Branding is one of the core features of today’s companies as it is the brand which gives identity, look, and feel. As the saying goes, “People buy brands, not products”, it is the brand which leaves a footprint in the minds of consumers, and it is the very same brand which customers align with. Typically, people identify with the brand more than they identify with any individual driving the brand.
Whilst accounting convention has not itemised brand value annually in the balance sheet, another intangible asset known as goodwill is captured on the balance sheet. Goodwill is a sort of catch-all account for all value that an acquisition holds above and beyond its basic book value (of which brands may only be one part).
Goodwill shows up on a balance sheet when two companies complete a merger or acquisition. When a company buys another firm, anything it pays above and beyond the net value of the target’s identifiable assets becomes goodwill on the balance sheet.
The question arises, if goodwill is a catch-all, and incorporates brand value upon a merger and acquisition, what would the situation be in a Mudaraba-based enterprise? should this payment belong solely to the Rab al-Mal (Capital provider), or should it be shared between the Rab al-Mal and Mudarib (enterprise manager)?
Accounting for Brand Value
Before addressing the question on Mudaraba, brand value and its potential accounting treatment needs to be summarised. The money measurement principle of accounting suggests that only items that have a certain defined value are tracked in the balance sheet, which is why brands don’t appear.
On a company’s balance sheet, internally generated intangible assets do not actually show up as such. An intangible asset like the Apple logo, which has enormous name recognition value, is not recorded on the company’s balance sheet. Because the logo was created internally and does not have a price that can be used to determine fair market value, as would be the case had the logo been acquired as part of the acquisition of another company, it is not shown on the balance sheet.
Apple’s market value has previously fluctuated by 17% in a single year. If Apple kept track of this in their balance sheet, they would have to drastically adjust their equity as the value of their brand varied from year to year, which doesn’t produce very reliable or comparable accounting statements.
....
- [GIVEN REQUEST 1]: Please rewrite the paragraph of the brand value article that begins "On a company’s balance sheet" as a short list that keeps its main facts.
....
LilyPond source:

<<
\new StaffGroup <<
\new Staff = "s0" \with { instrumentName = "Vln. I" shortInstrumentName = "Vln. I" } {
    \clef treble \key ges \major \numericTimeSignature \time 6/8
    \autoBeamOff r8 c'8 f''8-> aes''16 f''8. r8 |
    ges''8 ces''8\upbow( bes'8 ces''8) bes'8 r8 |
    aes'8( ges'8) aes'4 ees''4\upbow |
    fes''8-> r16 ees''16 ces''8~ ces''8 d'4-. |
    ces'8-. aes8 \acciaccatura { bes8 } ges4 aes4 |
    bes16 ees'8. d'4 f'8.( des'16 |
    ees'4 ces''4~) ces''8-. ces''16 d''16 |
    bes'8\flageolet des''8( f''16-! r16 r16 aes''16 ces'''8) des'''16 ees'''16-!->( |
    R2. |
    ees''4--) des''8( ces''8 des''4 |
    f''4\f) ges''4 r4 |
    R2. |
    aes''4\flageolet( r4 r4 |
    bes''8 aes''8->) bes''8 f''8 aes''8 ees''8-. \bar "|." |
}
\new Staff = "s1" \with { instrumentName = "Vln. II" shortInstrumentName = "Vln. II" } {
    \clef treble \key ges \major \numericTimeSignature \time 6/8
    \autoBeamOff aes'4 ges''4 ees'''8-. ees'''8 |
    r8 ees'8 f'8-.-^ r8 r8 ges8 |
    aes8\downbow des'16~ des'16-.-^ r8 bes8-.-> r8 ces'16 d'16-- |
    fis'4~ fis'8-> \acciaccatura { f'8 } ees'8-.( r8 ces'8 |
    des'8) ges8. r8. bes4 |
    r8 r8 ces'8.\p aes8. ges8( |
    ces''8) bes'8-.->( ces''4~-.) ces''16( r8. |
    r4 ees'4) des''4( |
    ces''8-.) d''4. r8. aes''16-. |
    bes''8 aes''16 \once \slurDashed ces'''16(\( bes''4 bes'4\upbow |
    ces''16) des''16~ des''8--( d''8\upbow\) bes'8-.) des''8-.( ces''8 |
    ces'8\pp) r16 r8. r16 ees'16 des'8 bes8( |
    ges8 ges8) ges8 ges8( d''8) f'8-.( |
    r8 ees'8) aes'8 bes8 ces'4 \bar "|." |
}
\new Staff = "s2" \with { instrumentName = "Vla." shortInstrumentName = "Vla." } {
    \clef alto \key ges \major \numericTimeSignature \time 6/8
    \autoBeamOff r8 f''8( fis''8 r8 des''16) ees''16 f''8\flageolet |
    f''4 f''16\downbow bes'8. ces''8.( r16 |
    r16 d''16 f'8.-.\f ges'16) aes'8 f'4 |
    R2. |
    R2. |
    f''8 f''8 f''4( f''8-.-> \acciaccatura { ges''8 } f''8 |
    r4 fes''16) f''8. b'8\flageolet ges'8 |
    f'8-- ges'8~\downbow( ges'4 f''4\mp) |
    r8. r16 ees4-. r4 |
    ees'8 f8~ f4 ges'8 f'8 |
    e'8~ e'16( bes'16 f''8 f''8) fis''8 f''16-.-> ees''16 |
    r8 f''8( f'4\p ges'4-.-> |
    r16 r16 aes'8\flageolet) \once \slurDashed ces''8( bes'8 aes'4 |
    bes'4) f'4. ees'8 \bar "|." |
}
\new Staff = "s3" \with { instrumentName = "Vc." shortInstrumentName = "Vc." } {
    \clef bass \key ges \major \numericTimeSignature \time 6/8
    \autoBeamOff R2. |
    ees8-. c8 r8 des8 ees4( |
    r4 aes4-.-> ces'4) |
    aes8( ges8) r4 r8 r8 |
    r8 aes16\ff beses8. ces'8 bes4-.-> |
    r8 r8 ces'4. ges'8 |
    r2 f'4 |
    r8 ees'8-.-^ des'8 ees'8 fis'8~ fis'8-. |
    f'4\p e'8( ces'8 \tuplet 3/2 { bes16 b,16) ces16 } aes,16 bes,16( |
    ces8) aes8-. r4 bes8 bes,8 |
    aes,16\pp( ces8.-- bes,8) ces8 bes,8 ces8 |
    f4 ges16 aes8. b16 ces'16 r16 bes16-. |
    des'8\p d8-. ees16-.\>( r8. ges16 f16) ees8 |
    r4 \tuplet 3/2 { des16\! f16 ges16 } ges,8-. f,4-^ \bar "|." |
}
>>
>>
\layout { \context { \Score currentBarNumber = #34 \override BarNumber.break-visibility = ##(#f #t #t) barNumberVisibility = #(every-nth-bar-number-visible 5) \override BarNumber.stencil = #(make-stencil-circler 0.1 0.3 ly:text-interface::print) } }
....
- [GIVEN REQUEST 2]: Find each line in the records that contains the string "autoBeamOff" and copy those lines. Case counts.

- [EXERCISE ANSWER 1]:
- Internally generated intangible assets do not appear on a company’s balance sheet.
- The Apple logo has enormous name recognition value, yet it is not recorded there.
- The logo was created internally, so it has no price that could be used to determine fair market value.
- It would have such a price if it had been acquired as part of the acquisition of another company.

- [EXERCISE ANSWER 2]:
    \autoBeamOff r8 c'8 f''8-> aes''16 f''8. r8 |
    \autoBeamOff aes'4 ges''4 ees'''8-. ees'''8 |
    \autoBeamOff r8 f''8( fis''8 r8 des''16) ees''16 f''8\flageolet |
    \autoBeamOff R2. |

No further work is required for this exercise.